> [Challenge 1] In the Willie James Howard text, at which store did his co-workers work?
> [Challenge 2] Reproduce the part of the Willie James Howard text from "Willie James Howard" up to and including "New Year's Day.".

> [Text excerpt]
Willie James Howard (July 13, 1928 – January 2, 1944) was a 15-year-old African-American living in Live Oak, Suwannee County, Florida. He was lynched for having given Christmas cards to all his co-workers at the Van Priest Dime Store, including Cynthia Goff, a white girl, followed by a letter to her on New Year's Day.

New Year's Day letter
The New Year's Day letter read:
Dear Friend,
Just a few line[s] to let you hear from me [.] I am well an[d] hope you are the same. This is what I said on that [C]hristmas card. From W. J. H. With L. [love] I hope you will understand what I mean. That is what I said[.] [N]ow please don’t get angry with me because you can never tell what may get in some body[.] I did not put it in there my self. God did[.] I can't help what he does[,] can I[?] I know you don’t think much of our kind of people but we don’t hate you all[.] [W]e want to be your all friends but you want let us [.] [P]lease don't let any body see this[.] I hope I haven't made you [mad.] [I]f I did tell me about it an[d] I will [forget] about it. I wish this was [a] northern state[.] I guess you call me fresh. Write an[d] tell me what you think of me[,] good or bad. Sincerely yours, with, [sic]
     From Y.K.W.
Fo[r] Cynthia Goff
I love your name. I love your voice, for a S.H. [sweetheart] you are my choice.

> [Data extract]

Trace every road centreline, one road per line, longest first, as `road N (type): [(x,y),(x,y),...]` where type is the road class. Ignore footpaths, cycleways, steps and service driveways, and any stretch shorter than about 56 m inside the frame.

--

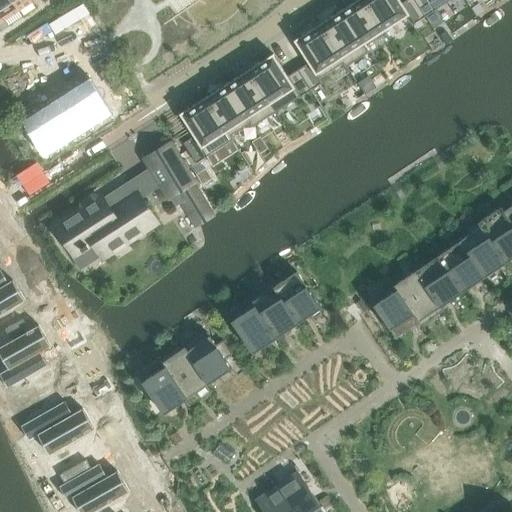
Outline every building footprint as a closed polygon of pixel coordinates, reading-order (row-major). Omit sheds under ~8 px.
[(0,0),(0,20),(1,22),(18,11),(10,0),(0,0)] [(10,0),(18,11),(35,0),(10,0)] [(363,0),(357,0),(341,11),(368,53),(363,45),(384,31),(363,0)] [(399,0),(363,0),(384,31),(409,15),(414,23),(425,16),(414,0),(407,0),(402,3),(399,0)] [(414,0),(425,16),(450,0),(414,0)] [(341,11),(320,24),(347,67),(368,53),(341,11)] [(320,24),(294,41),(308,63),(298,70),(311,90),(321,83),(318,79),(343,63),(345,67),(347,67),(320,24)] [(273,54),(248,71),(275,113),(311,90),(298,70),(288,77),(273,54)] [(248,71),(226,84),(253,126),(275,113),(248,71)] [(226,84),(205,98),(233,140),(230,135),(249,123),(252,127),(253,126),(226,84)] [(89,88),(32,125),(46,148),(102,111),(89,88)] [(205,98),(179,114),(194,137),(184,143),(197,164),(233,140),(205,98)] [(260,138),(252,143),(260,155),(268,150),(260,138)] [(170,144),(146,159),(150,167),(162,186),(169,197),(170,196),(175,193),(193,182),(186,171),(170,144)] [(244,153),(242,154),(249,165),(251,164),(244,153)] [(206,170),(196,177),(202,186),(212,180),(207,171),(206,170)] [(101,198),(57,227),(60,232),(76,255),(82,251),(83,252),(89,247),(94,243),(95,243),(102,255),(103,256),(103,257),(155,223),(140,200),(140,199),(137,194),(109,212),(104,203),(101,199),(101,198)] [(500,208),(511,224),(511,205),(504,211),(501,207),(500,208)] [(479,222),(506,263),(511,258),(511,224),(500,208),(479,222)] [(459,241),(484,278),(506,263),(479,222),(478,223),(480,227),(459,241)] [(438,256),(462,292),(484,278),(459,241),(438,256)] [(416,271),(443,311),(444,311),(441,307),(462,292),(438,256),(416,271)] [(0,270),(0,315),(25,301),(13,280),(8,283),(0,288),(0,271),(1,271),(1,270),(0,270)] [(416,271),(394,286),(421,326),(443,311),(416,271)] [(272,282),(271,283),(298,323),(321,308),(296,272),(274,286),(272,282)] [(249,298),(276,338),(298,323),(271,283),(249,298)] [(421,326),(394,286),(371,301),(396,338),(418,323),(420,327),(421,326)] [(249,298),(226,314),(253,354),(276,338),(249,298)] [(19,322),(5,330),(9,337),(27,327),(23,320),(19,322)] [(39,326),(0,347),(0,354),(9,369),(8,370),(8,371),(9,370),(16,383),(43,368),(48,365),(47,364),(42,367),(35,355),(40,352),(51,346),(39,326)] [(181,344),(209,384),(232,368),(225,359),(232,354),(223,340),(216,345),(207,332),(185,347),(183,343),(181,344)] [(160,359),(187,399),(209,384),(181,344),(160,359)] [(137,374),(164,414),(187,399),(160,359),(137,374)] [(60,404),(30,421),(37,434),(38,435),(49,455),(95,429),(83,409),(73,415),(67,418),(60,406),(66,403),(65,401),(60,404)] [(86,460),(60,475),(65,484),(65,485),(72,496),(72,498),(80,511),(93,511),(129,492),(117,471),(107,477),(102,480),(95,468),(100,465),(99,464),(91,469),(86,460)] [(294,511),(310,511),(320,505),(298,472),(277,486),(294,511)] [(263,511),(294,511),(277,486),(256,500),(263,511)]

> [Result 1] The Van Priest Dime Store.

> [Result 2]
Willie James Howard (July 13, 1928 – January 2, 1944) was a 15-year-old African-American living in Live Oak, Suwannee County, Florida. He was lynched for having given Christmas cards to all his co-workers at the Van Priest Dime Store, including Cynthia Goff, a white girl, followed by a letter to her on New Year's Day.